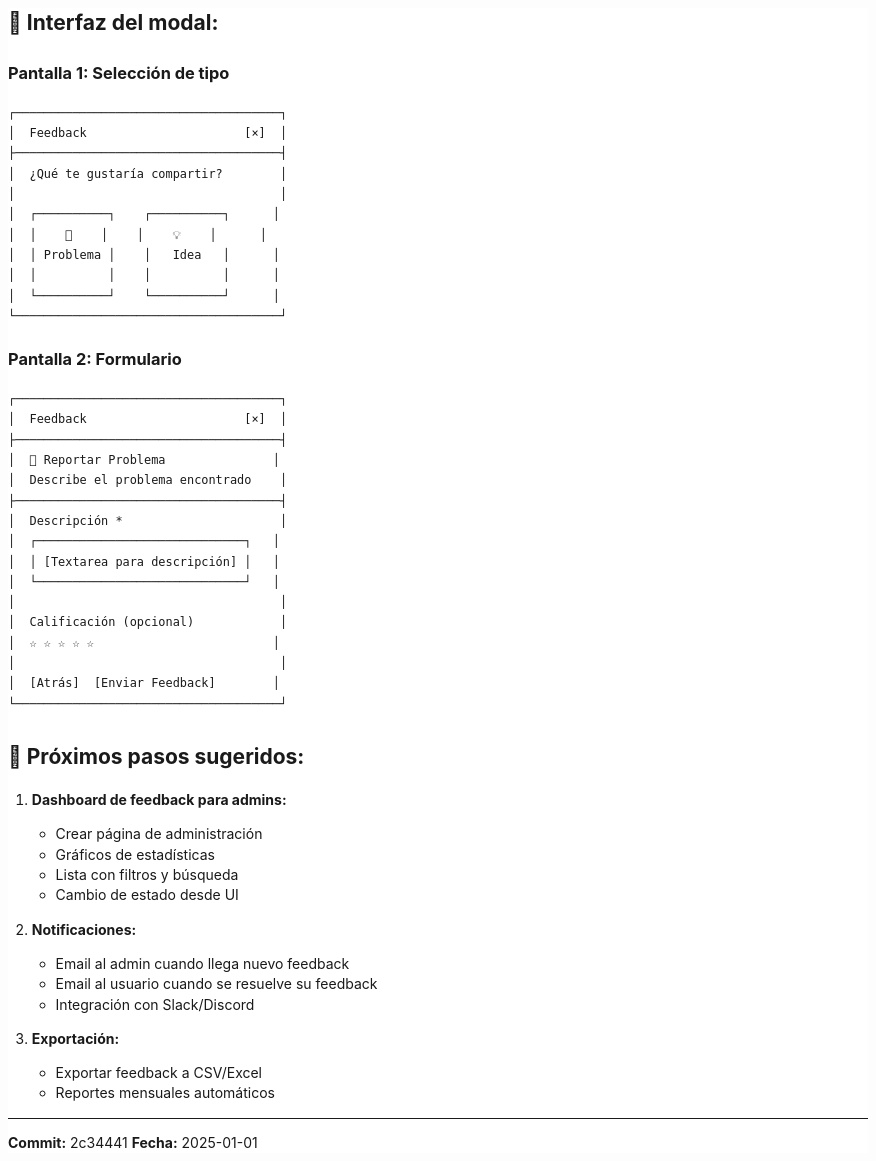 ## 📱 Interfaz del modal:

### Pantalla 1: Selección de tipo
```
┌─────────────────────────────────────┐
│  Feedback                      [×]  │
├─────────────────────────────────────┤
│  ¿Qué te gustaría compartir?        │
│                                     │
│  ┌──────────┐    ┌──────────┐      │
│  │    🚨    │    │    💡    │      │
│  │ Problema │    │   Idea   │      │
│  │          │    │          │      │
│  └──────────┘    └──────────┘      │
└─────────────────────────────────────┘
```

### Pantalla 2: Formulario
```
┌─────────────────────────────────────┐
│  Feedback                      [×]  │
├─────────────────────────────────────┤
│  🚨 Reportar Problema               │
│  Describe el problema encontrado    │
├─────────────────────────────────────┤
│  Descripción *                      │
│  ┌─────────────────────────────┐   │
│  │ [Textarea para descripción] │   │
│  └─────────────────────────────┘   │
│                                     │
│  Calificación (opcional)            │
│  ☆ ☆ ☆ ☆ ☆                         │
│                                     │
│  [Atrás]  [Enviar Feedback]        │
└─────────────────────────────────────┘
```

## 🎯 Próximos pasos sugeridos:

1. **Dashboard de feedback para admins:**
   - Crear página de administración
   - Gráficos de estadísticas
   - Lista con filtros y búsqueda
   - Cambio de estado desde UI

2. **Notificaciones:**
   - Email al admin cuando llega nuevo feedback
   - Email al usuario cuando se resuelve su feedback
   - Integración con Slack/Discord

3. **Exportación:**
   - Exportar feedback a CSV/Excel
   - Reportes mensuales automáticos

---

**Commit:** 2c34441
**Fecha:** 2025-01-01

============

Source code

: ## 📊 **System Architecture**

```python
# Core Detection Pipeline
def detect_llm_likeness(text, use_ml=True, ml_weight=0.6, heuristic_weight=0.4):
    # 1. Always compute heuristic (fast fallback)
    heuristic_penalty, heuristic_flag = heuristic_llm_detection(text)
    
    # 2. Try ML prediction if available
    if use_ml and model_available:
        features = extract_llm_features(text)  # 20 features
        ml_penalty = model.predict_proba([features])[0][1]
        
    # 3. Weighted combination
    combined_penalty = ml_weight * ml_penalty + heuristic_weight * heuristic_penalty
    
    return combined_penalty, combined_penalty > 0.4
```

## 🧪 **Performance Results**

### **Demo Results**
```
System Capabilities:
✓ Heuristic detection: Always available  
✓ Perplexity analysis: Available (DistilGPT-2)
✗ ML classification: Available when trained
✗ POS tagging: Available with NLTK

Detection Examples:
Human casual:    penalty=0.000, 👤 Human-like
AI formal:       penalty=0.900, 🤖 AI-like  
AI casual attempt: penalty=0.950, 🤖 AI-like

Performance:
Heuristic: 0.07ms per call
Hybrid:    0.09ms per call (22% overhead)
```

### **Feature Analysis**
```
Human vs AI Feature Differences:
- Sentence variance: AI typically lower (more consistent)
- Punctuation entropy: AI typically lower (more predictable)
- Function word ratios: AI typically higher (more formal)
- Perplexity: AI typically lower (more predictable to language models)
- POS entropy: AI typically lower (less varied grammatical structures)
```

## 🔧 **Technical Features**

============

Reproduce, word for word, everything in the listing above from the line containing "## 📱 Interfaz" down to the line containing "- Lista con filtros y búsqueda", both of them included. No pictures.

 ## 📱 Interfaz del modal:

### Pantalla 1: Selección de tipo
```
┌─────────────────────────────────────┐
│  Feedback                      [×]  │
├─────────────────────────────────────┤
│  ¿Qué te gustaría compartir?        │
│                                     │
│  ┌──────────┐    ┌──────────┐      │
│  │    🚨    │    │    💡    │      │
│  │ Problema │    │   Idea   │      │
│  │          │    │          │      │
│  └──────────┘    └──────────┘      │
└─────────────────────────────────────┘
```

### Pantalla 2: Formulario
```
┌─────────────────────────────────────┐
│  Feedback                      [×]  │
├─────────────────────────────────────┤
│  🚨 Reportar Problema               │
│  Describe el problema encontrado    │
├─────────────────────────────────────┤
│  Descripción *                      │
│  ┌─────────────────────────────┐   │
│  │ [Textarea para descripción] │   │
│  └─────────────────────────────┘   │
│                                     │
│  Calificación (opcional)            │
│  ☆ ☆ ☆ ☆ ☆                         │
│                                     │
│  [Atrás]  [Enviar Feedback]        │
└─────────────────────────────────────┘
```

## 🎯 Próximos pasos sugeridos:

1. **Dashboard de feedback para admins:**
   - Crear página de administración
   - Gráficos de estadísticas
   - Lista con filtros y búsqueda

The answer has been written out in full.